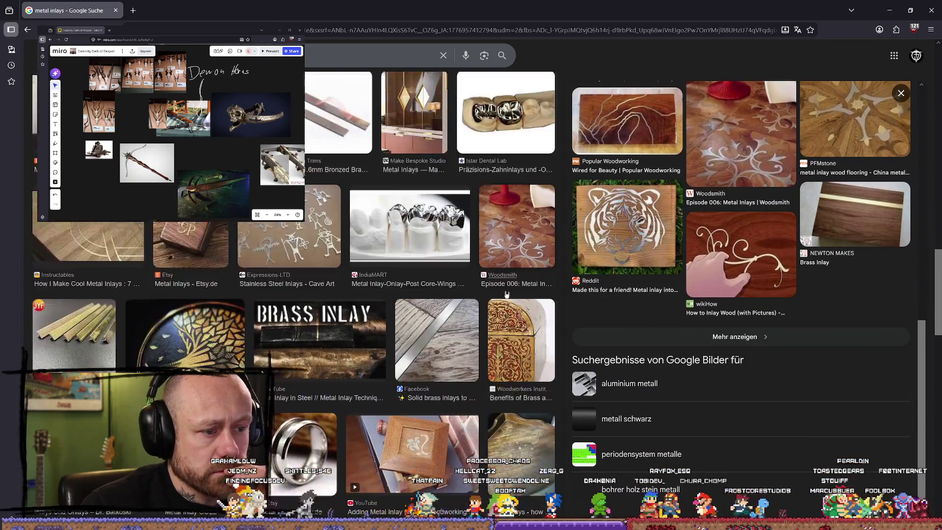
pyautogui.scroll(-2, 507, 294)
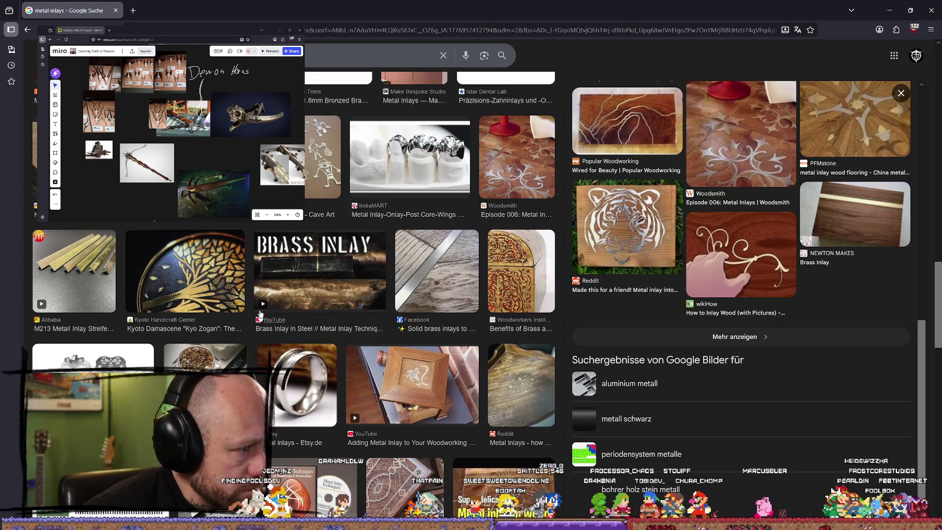
pyautogui.scroll(-7, 260, 314)
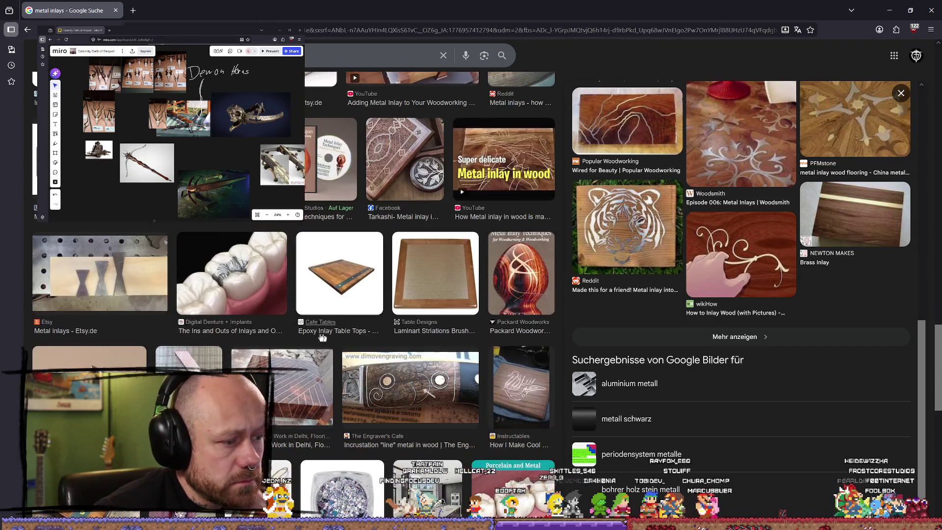
pyautogui.scroll(-2, 472, 333)
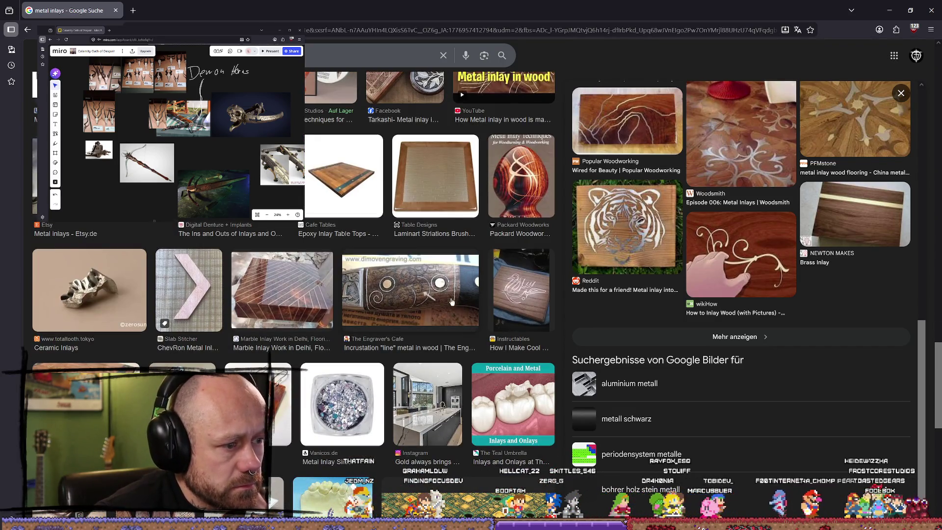
pyautogui.scroll(-10, 452, 301)
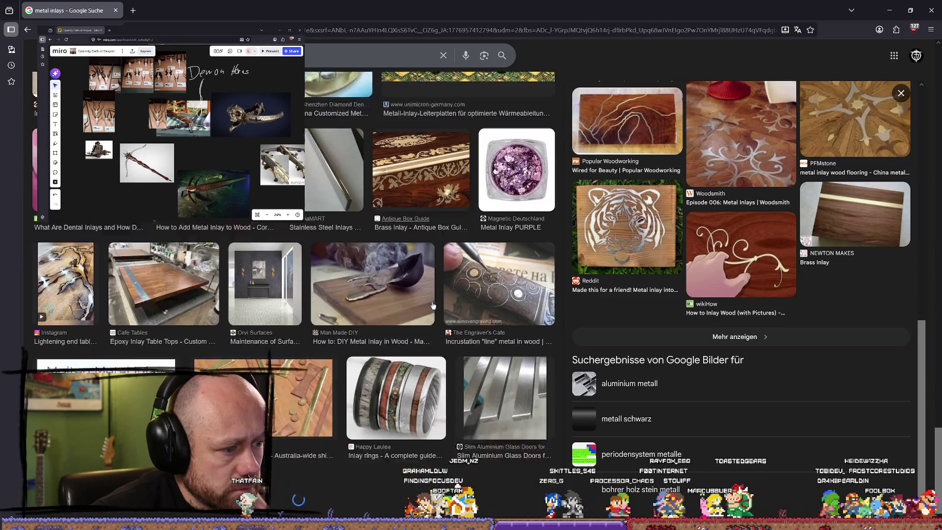
pyautogui.scroll(-8, 433, 306)
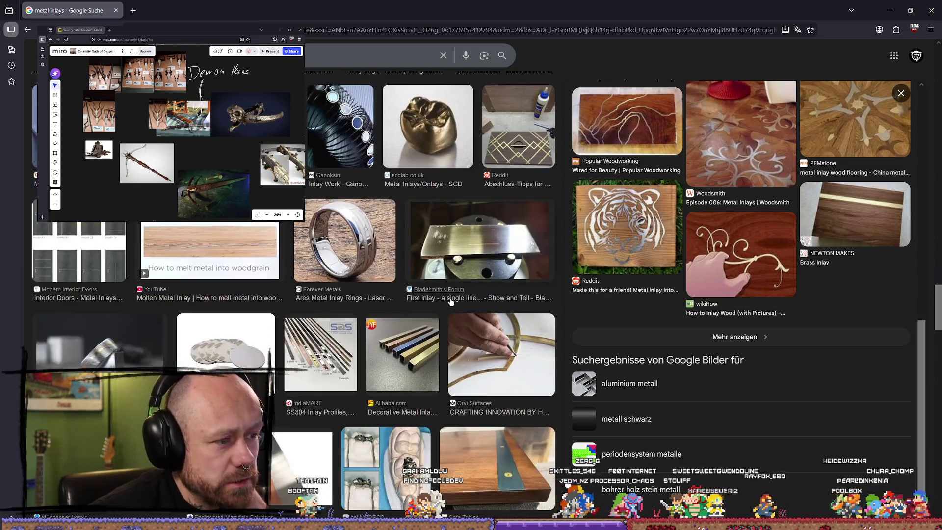
pyautogui.scroll(-9, 452, 301)
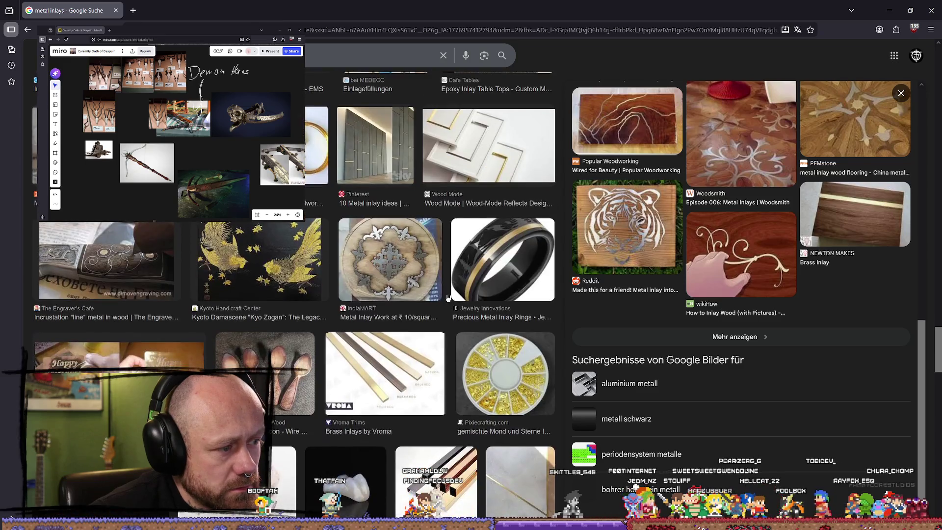
# - Preview the metal inlay work image and the silver inlay into steel axe image
pyautogui.click(411, 274)
pyautogui.scroll(-5, 382, 319)
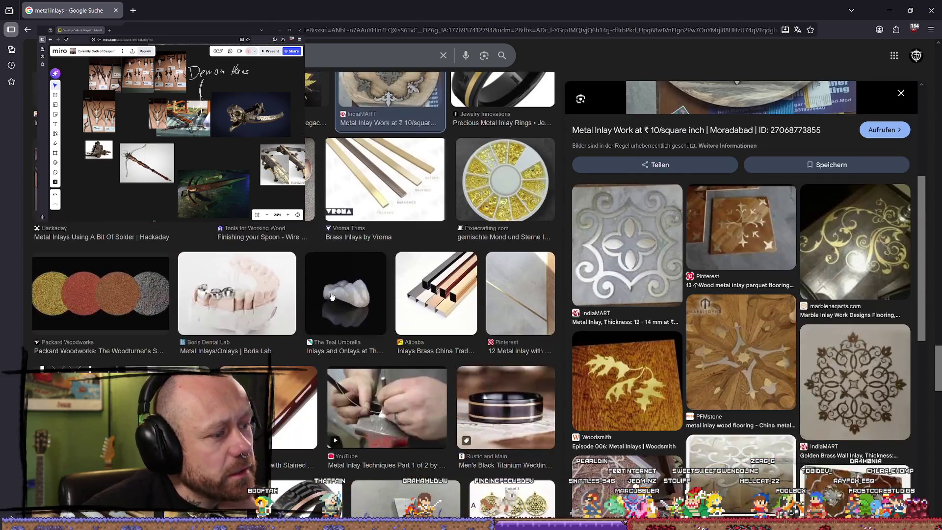
pyautogui.scroll(-3, 267, 302)
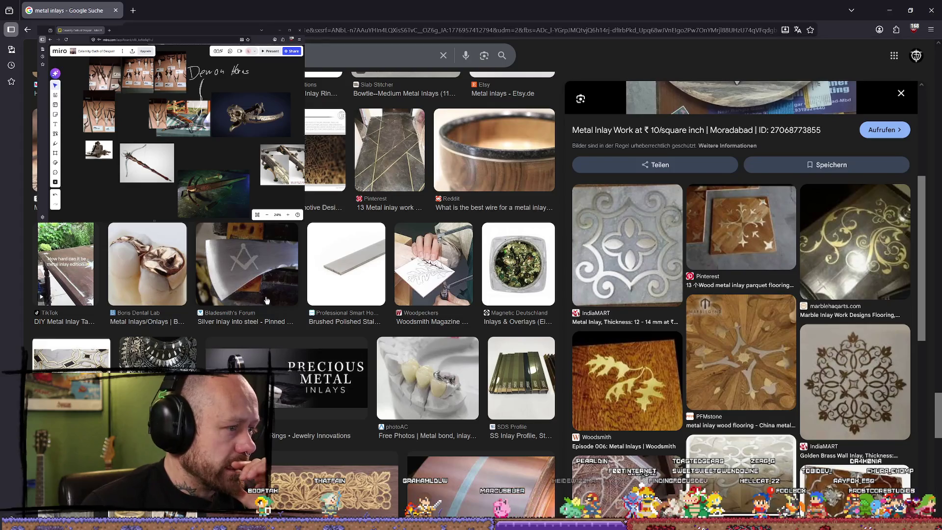
pyautogui.click(264, 295)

YOUR INSTRUCTIONS :: For every line of the material above that contains the word "pyautogui", show the line.

TASK OUTPUT ::
pyautogui.scroll(-2, 507, 294)
pyautogui.scroll(-7, 260, 314)
pyautogui.scroll(-2, 472, 333)
pyautogui.scroll(-10, 452, 301)
pyautogui.scroll(-8, 433, 306)
pyautogui.scroll(-9, 452, 301)
pyautogui.click(411, 274)
pyautogui.scroll(-5, 382, 319)
pyautogui.scroll(-3, 267, 302)
pyautogui.click(264, 295)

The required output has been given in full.